Felix ist jemand, der oft seine Grenzen austestet, ein Draufgänger, oft auch übergriffig. Der Erzähler ist eher der Typ Mitläufer, der Felix folgt und von ihm gebannt ist, aber auch in dessen Schatten er steht. Interessanterweise habe ich tatsächlich nirgends einen Namen des Erzählers gesehen.
Man lernt beide Charaktere sowie ihre intensive und sehr enge Freundschaft gut kennen. Die Beziehung der beiden ist vielschichtig und sehr komplex und nicht immer konnte Felix mit Sympathie bei mir punkten. Muss aber gar nicht sein, umso glaubhafter war für mich diese manchmal schon ambivalente Freundschaft, die auch ein Stück Abhängigkeit bedeutete. Die Schilderung war für mich authentisch. Die Freundschaft mit Felix hat dem Erzähler nicht immer gut getan, er kann sich aber auch nicht davon lösen.
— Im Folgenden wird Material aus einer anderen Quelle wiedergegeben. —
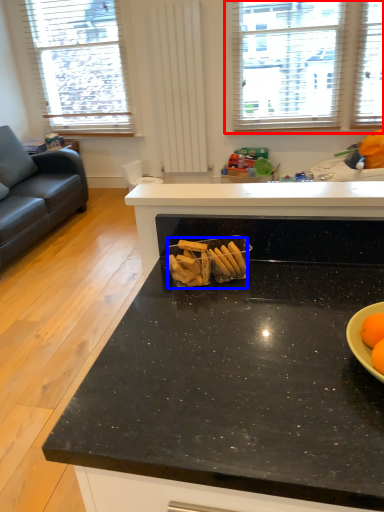
Question: Which of the following is the closest to the observer, window (highlighted by a red box) or snack (highlighted by a blue box)?

Choices:
 (A) window
 (B) snack

Answer: (B)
Selbst dann nicht, wenn Felix während eines Backpackerurlaubs verloren geht. Aber je näher der Erzähler in den Dschungel eindringt, um Felix zu finden, umso mehr muss sich der Namenlose seinen eigenen Ängsten stellen. Wie weit ist man bereit für eine Freundschaft zu gehen, wenn der Freund nicht gefunden werden will? Und was ist man bereit, dafür zu opfern?
Das Buch hat mich zwar gut unterhalten, aber ganz überzeugt war ich nicht. Ich kann es noch nicht mal genau benennen, aber es war unter anderem dem Verhalten des Ich-Erzählers geschuldet, dass sich während der Reise geändert hat und ich nicht wirklich einen Grund finden konnte. Die Schilderungen in der Kindheit waren für mich teilweise auch etwas in die Länge gezogen, hier wäre weniger mehr gewesen.
Nebenbei taucht man in das Land Kambodscha ein. Hier hätte mich ein etwas tieferes Abtauchen noch mehr gefreut und der Autor setzt sich mit der alternativen Art des Reisens und der Sehnsüchte der Reisenden auseinander.
Der Schluss war leider nicht so nach meinem Geschmack, muss er auch nicht sein, denn Geschmäcker sind bekanntlich verschieden.

Fazit:
insgesamt ein interessantes und lesenswertes Buch über Freundschaft und Selbstfindung.